Getting Lenders to Play Ball
Now that you know how to read the GFE, it’s time to get lenders to play ball and negotiate with you. I use a strategy similar to car buying, in which I contact dozens of lenders, get their phone numbers and email addresses, and get them to send me their best GFEs. Once I find the best one, I email it to all of them asking them to beat it. I can usually do this 2 or 3 times and get my rate down 1/8 to 1/4 percentage, and cut out excess fees.
Once I get to the top 2 or 3 companies, I see who can really throw in a kicker. I ask if they have any incentive programs that could offer cash at closing or free stuff at closing (you’d be surprised what you can get).

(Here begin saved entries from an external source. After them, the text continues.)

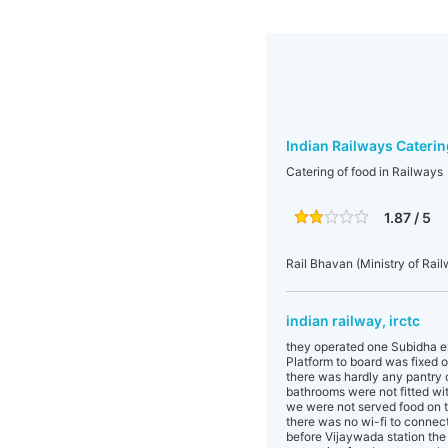
Indian Railways Caterin
Catering of food in Railways
1.87 / 5
Rail Bhavan (Ministry of Rai
indian railway, irctc
they operated one Subidha e
Platform to board was fixed o
there was hardly any pantry c
bathrooms were not fitted wit
we were not served food on th
there was no wi-fi to connect
before Vijaywada station the 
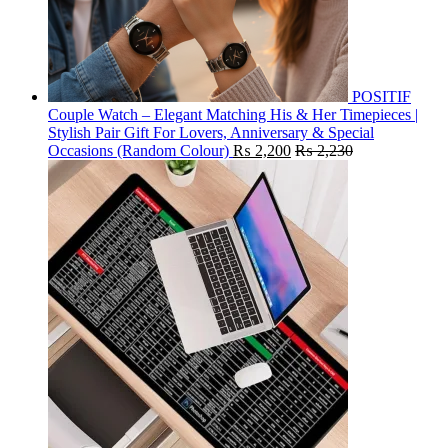
POSITIF
Couple Watch – Elegant Matching His & Her Timepieces |
Stylish Pair Gift For Lovers, Anniversary & Special
Occasions (Random Colour)
₨
2,200
₨
2,230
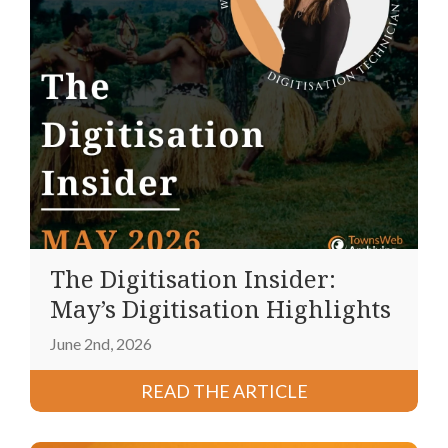
The Digitisation Insider:
May’s Digitisation Highlights
June 2nd, 2026
READ THE ARTICLE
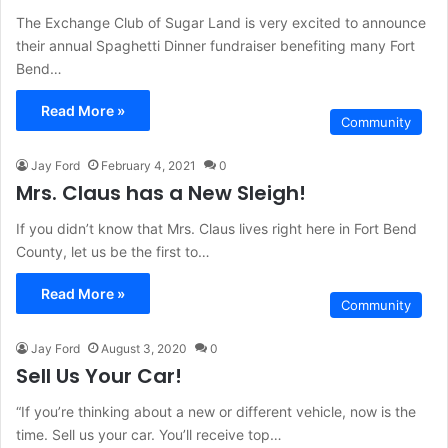
The Exchange Club of Sugar Land is very excited to announce
their annual Spaghetti Dinner fundraiser benefiting many Fort
Bend…
Read More »
Community
Jay Ford
February 4, 2021
0
Mrs. Claus has a New Sleigh!
If you didn’t know that Mrs. Claus lives right here in Fort Bend
County, let us be the first to…
Read More »
Community
Jay Ford
August 3, 2020
0
Sell Us Your Car!
“If you’re thinking about a new or different vehicle, now is the
time. Sell us your car. You’ll receive top…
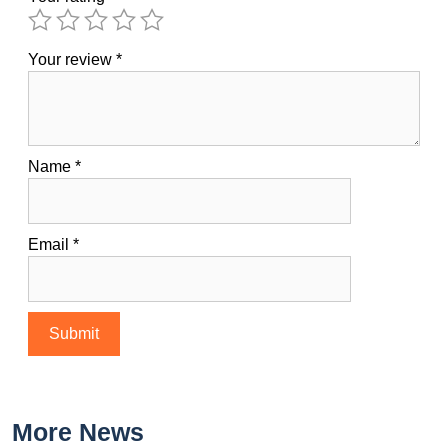
Your review
*
Name
*
Email
*
More News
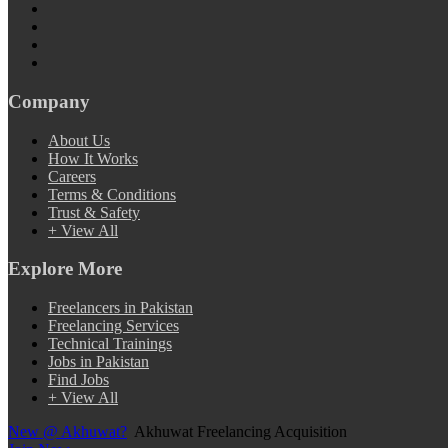
Company
About Us
How It Works
Careers
Terms & Conditions
Trust & Safety
+ View All
Explore More
Freelancers in Pakistan
Freelancing Services
Technical Trainings
Jobs in Pakistan
Find Jobs
+ View All
New @ Akhuwat?
Akhuwat Freelancing Acquisition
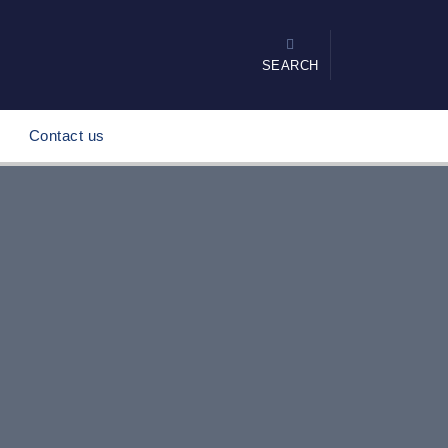
SEARCH
Contact us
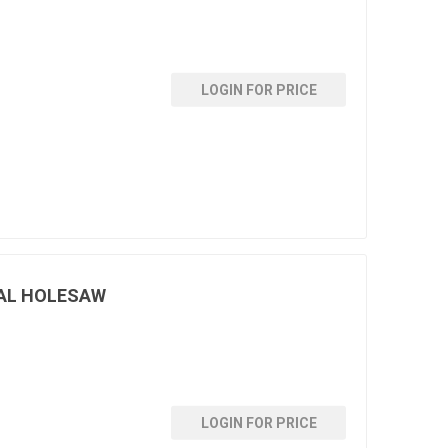
LOGIN FOR PRICE
AL HOLESAW
LOGIN FOR PRICE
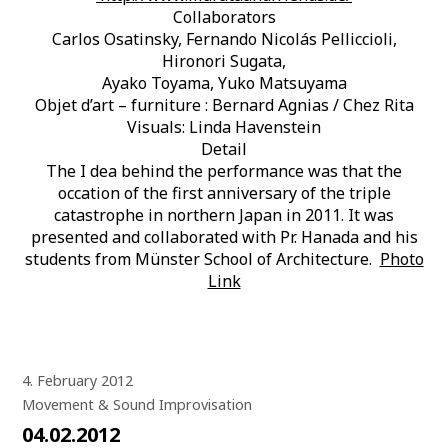
Collaborators
Carlos Osatinsky, Fernando Nicolás Pelliccioli,
Hironori Sugata,
Ayako Toyama, Yuko Matsuyama
Objet d’art – furniture : Bernard Agnias / Chez Rita
Visuals: Linda Havenstein
Detail
The I dea behind the performance was that the
occation of the first anniversary of the triple
catastrophe in northern Japan in 2011. It was
presented and collaborated with Pr. Hanada and his
students from Münster School of Architecture.
Photo
Link
4. February 2012
Movement & Sound Improvisation
04.02.2012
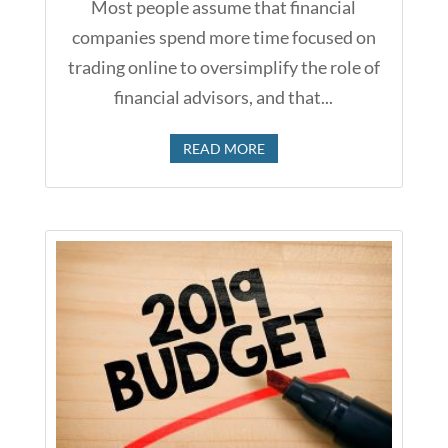
Most people assume that financial
companies spend more time focused on
trading online to oversimplify the role of
financial advisors, and that...
READ MORE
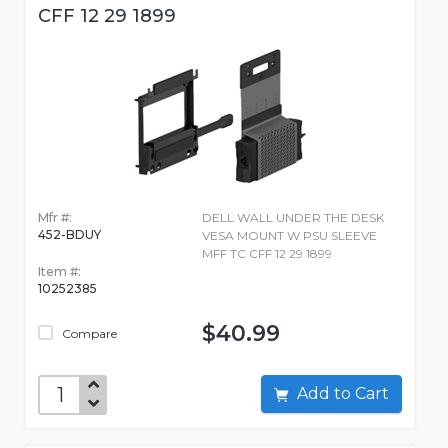
CFF 12 29 1899
Mfr #:
DELL WALL UNDER THE DESK
452-BDUY
VESA MOUNT W PSU SLEEVE
MFF TC CFF 12 29 1899
Item #:
10252385
$40.99
Compare
Add to Cart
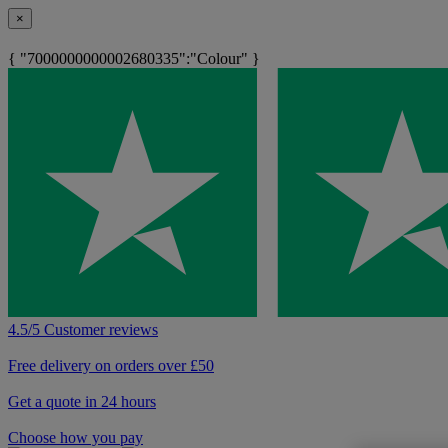
×
{ "7000000000002680335":"Colour" }
4.5/5 Customer reviews
Free delivery on orders over £50
Get a quote in 24 hours
Choose how you pay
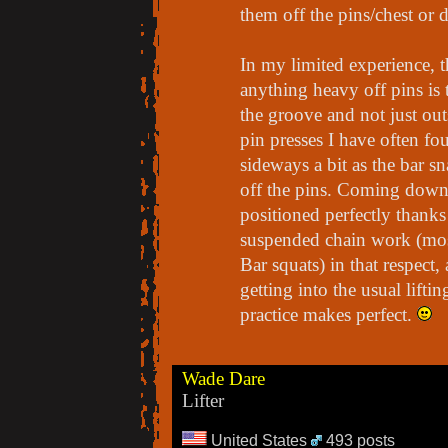
them off the pins/chest or d
In my limited experience, t
anything heavy off pins is 
the groove and not just out
pin presses I have often fo
sideways a bit as the bar s
off the pins. Coming down o
positioned perfectly thanks 
suspended chain work (mos
Bar squats) in that respect,
getting into the usual lift
practice makes perfect.
Wade Dare
Lifter
United States
493 posts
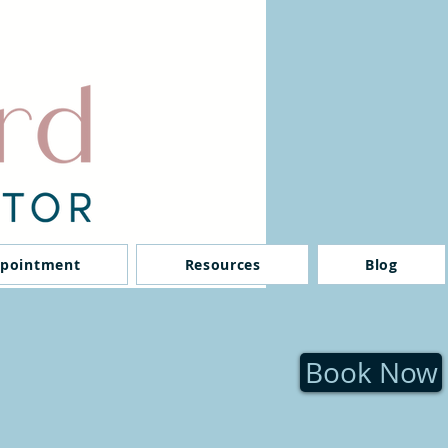
ppointment
Resources
Blog
Book Now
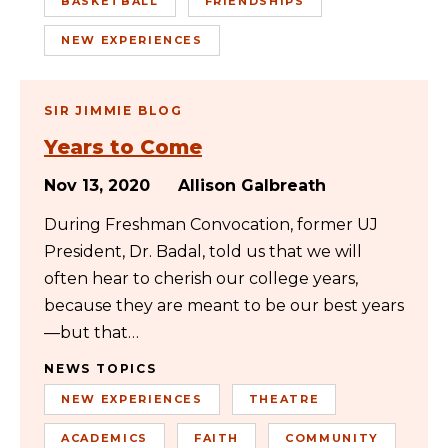
BASKETBALL
FRIENDSHIPS
NEW EXPERIENCES
SIR JIMMIE BLOG
Years to Come
Nov 13, 2020
Allison Galbreath
During Freshman Convocation, former UJ
President, Dr. Badal, told us that we will
often hear to cherish our college years,
because they are meant to be our best years
—but that…
NEWS TOPICS
NEW EXPERIENCES
THEATRE
ACADEMICS
FAITH
COMMUNITY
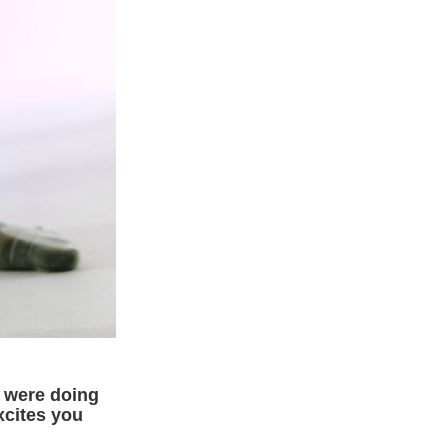
u were doing
xcites you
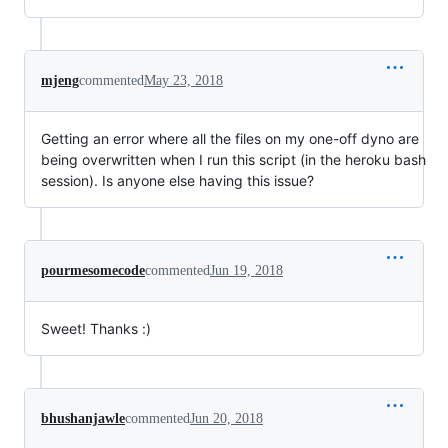
mjeng
commented
May 23, 2018
Getting an error where all the files on my one-off dyno are
being overwritten when I run this script (in the heroku bash
session). Is anyone else having this issue?
pourmesomecode
commented
Jun 19, 2018
Sweet! Thanks :)
bhushanjawle
commented
Jun 20, 2018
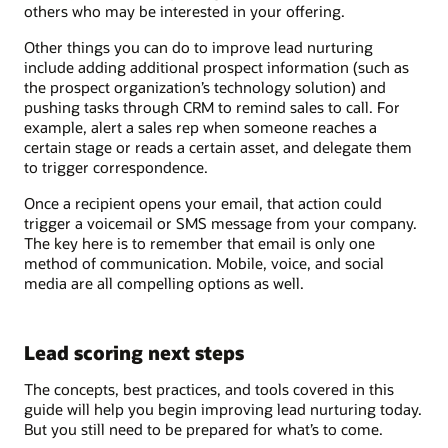
others who may be interested in your offering.
Other things you can do to improve lead nurturing
include adding additional prospect information (such as
the prospect organization’s technology solution) and
pushing tasks through CRM to remind sales to call. For
example, alert a sales rep when someone reaches a
certain stage or reads a certain asset, and delegate them
to trigger correspondence.
Once a recipient opens your email, that action could
trigger a voicemail or SMS message from your company.
The key here is to remember that email is only one
method of communication. Mobile, voice, and social
media are all compelling options as well.
Lead scoring next steps
The concepts, best practices, and tools covered in this
guide will help you begin improving lead nurturing today.
But you still need to be prepared for what’s to come.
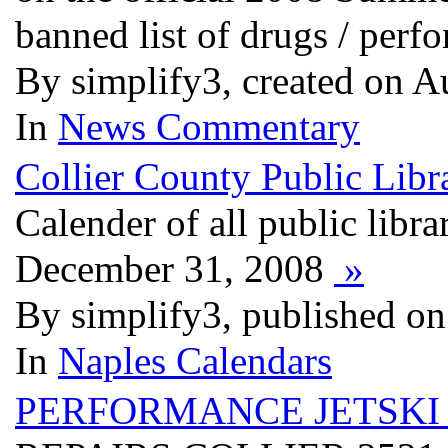
banned list of drugs / per
By simplify3, created on A
In
News Commentary
Collier County Public Libra
Calender of all public libra
December 31, 2008
»
By simplify3, published on
In
Naples Calendars
PERFORMANCE JETSKI 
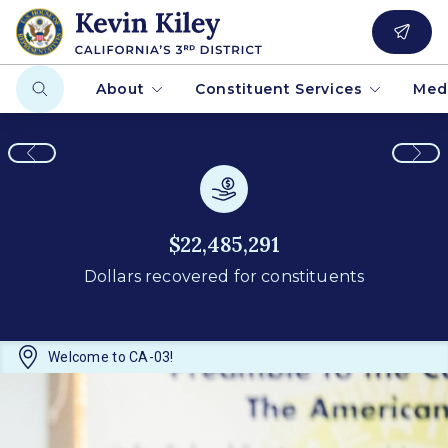
About
Constituent Services
Med
$22,485,291
Dollars recovered for constituents
Welcome to CA-03!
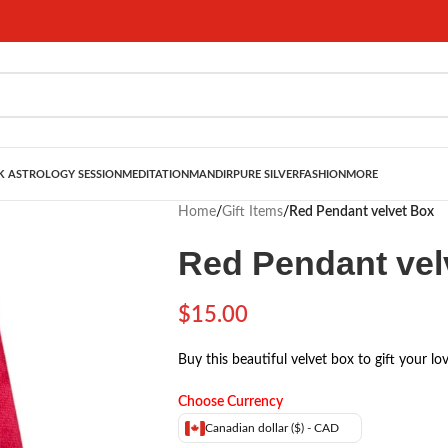
 ASTROLOGY SESSION
MEDITATION
MANDIR
PURE SILVER
FASHION
MORE
Home
/
Gift Items
/
Red Pendant velvet Box
Red Pendant vel
$
15.00
Buy this beautiful velvet box to gift your lo
Choose Currency
Canadian dollar ($) - CAD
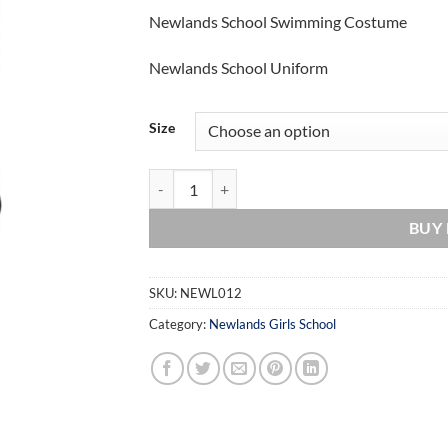
range:
Newlands School Swimming Costume
£20.00
through
Newlands School Uniform
£25.00
Size
Newlands School Swimming Costume quantity
BUY
SKU:
NEWL012
Category:
Newlands Girls School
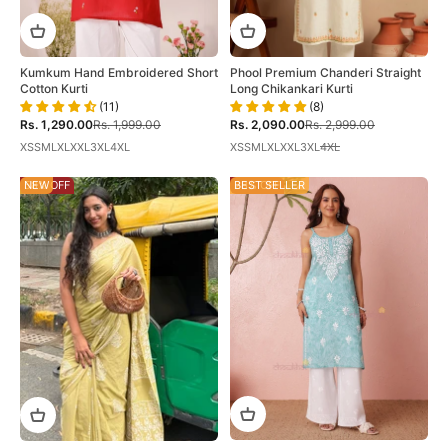
Kumkum Hand Embroidered Short
Phool Premium Chanderi Straight
Cotton Kurti
Long Chikankari Kurti
(11)
(8)
Sale price
Regular price
Sale price
Regular price
Rs. 1,290.00
Rs. 1,999.00
Rs. 2,090.00
Rs. 2,999.00
XS
S
M
L
XL
XXL
3XL
4XL
XS
S
M
L
XL
XXL
3XL
4XL
58% OFF
NEW
28% OFF
BEST SELLER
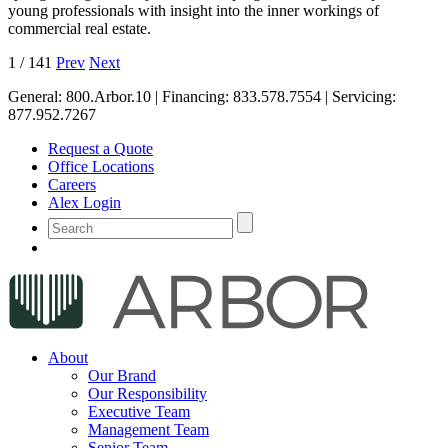
young professionals with insight into the inner workings of
commercial real estate.
1
/
141
Prev
Next
General:
800.Arbor.10
| Financing:
833.578.7554
| Servicing:
877.952.7267
Request a Quote
Office Locations
Careers
Alex Login
About
Our Brand
Our Responsibility
Executive Team
Management Team
Senior Team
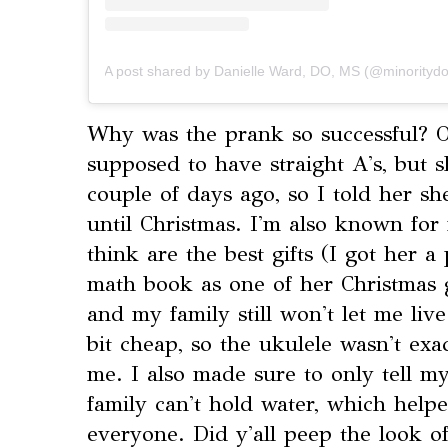
A post shared by Danielle Ward, DO, MS (@minoritydo
⁣Why was the prank so successful? 
supposed to have straight A's, but 
couple of days ago, so I told her s
until Christmas. I'm also known for
think are the best gifts (I got her a
math book as one of her Christmas g
and my family still won't let me liv
bit cheap, so the ukulele wasn't exac
me. I also made sure to only tell my
family can't hold water, which helpe
everyone. Did y'all peep the look of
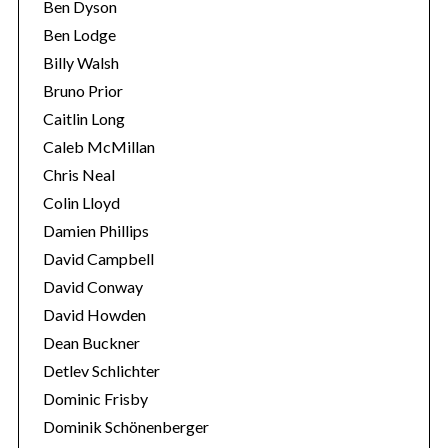
Ben Dyson
Ben Lodge
Billy Walsh
Bruno Prior
Caitlin Long
Caleb McMillan
Chris Neal
Colin Lloyd
Damien Phillips
S
David Campbell
e
a
David Conway
r
David Howden
c
Dean Buckner
h
Detlev Schlichter
f
o
Dominic Frisby
r
Dominik Schönenberger
:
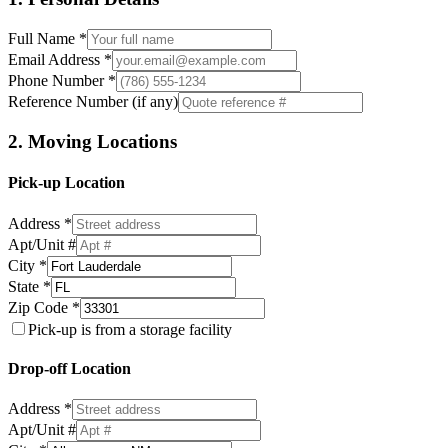
Full Name *
Email Address *
Phone Number *
Reference Number (if any)
2. Moving Locations
Pick-up Location
Address *
Apt/Unit #
City *
State *
Zip Code *
Pick-up is from a storage facility
Drop-off Location
Address *
Apt/Unit #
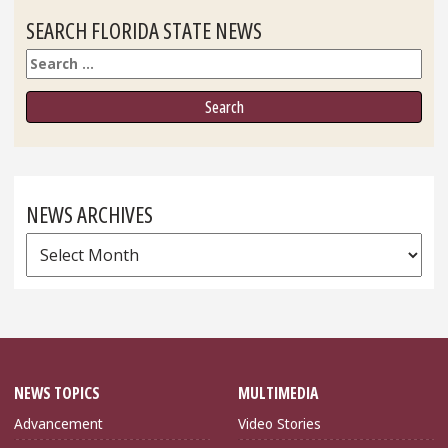
SEARCH FLORIDA STATE NEWS
Search
NEWS ARCHIVES
News
Archives
NEWS TOPICS
MULTIMEDIA
Advancement
Video Stories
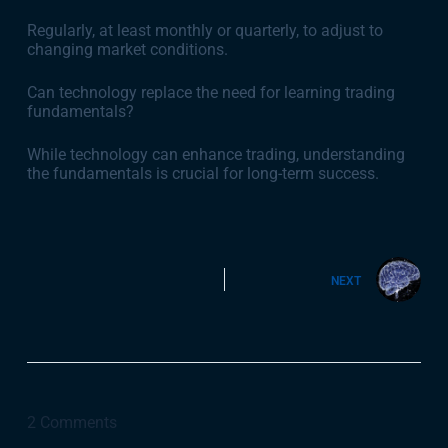
Regularly, at least monthly or quarterly, to adjust to
changing market conditions.
Can technology replace the need for learning trading
fundamentals?
While technology can enhance trading, understanding
the fundamentals is crucial for long-term success.
NEXT
2 Comments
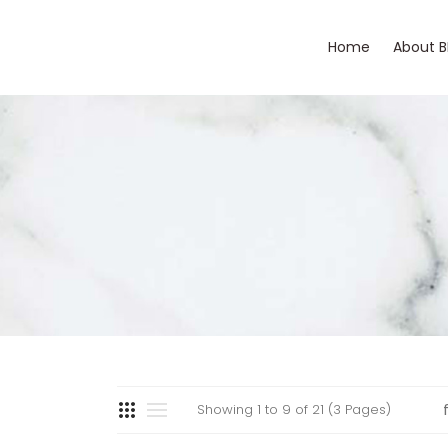
Home
About 
Showing 1 to 9 of 21 (3 Pages)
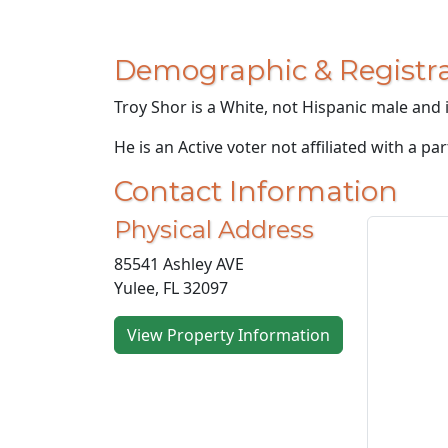
Demographic & Registra
Troy Shor is a White, not Hispanic male and i
He is an Active voter not affiliated with a par
Contact Information
Physical Address
85541 Ashley AVE
Yulee, FL 32097
View Property Information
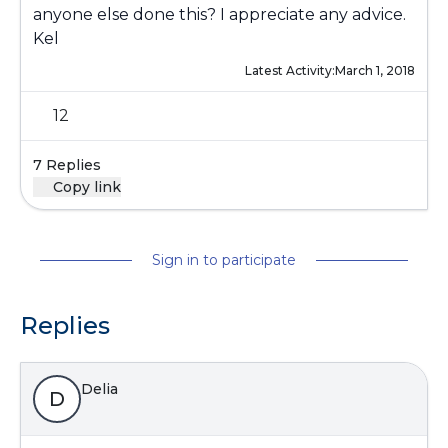
anyone else done this? I appreciate any advice.
Kel
Latest Activity:
March 1, 2018
12
7 Replies
Copy link
Sign in to participate
Replies
Delia
D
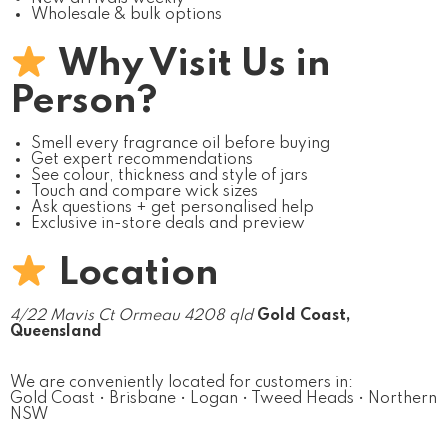
Wholesale & bulk options
Why Visit Us in
Person?
Smell every fragrance oil before buying
Get expert recommendations
See colour, thickness and style of jars
Touch and compare wick sizes
Ask questions + get personalised help
Exclusive in-store deals and preview
Location
4/22 Mavis Ct Ormeau 4208 qld
Gold Coast,
Queensland
We are conveniently located for customers in:
Gold Coast • Brisbane • Logan • Tweed Heads • Northern
NSW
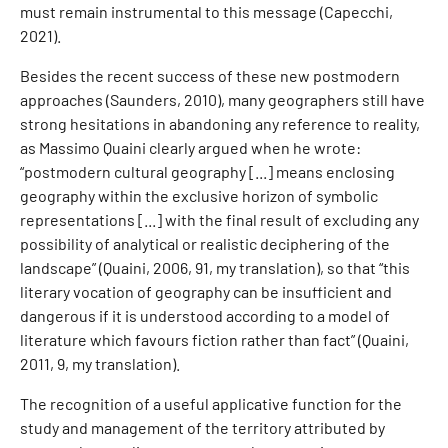
must remain instrumental to this message (Capecchi,
2021).
Besides the recent success of these new postmodern
approaches (Saunders, 2010), many geographers still have
strong hesitations in abandoning any reference to reality,
as Massimo Quaini clearly argued when he wrote:
“postmodern cultural geography [...] means enclosing
geography within the exclusive horizon of symbolic
representations [...] with the final result of excluding any
possibility of analytical or realistic deciphering of the
landscape” (Quaini, 2006, 91, my translation), so that “this
literary vocation of geography can be insufficient and
dangerous if it is understood according to a model of
literature which favours fiction rather than fact” (Quaini,
2011, 9, my translation).
The recognition of a useful applicative function for the
study and management of the territory attributed by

Remember, these are sales people, so they will usually throw in anything they can to earn your business.
Don’t forget to check local as well. Many credit unions offer great rates, fees, and free stuff that could beat online offers.
Also, you can use a service like Costco Lending, which seeks to compare lenders and give you the top lenders contact information right away in a simple and easy to understand format. Costco puts a lot of stipulations on lenders in its program, and so you can easily compare the lenders it selects. I found that there rates and fees are good, but they are usually just shy of being the best. But you do save hassle by going with them.
My Lender Story
For example, on my current loan purchase, I was able to secure a great interest rate at 3.75% for a 30 year fixed rate loan, that had 0 points and $0 origination fees. The loan had a slightly higher appraisal fee than the next best offer (by only $60), but they lender threw in $2,500 cash at closing.
How was I able to avoid the fees? I got my local credit union to beat the best online pricing at Bankrate. Since they will not sell the loan, they make their money through the interest, not through up-front charges, and so I got a great rate with no crazy fees.
I would say that they required much more documentation than a standard online lender, but they have been very easy to deal with, and the rate and fee structure can’t be beat!
Readers, what advice do you have when it comes to shopping for a loan? Any tricks that have worked for you?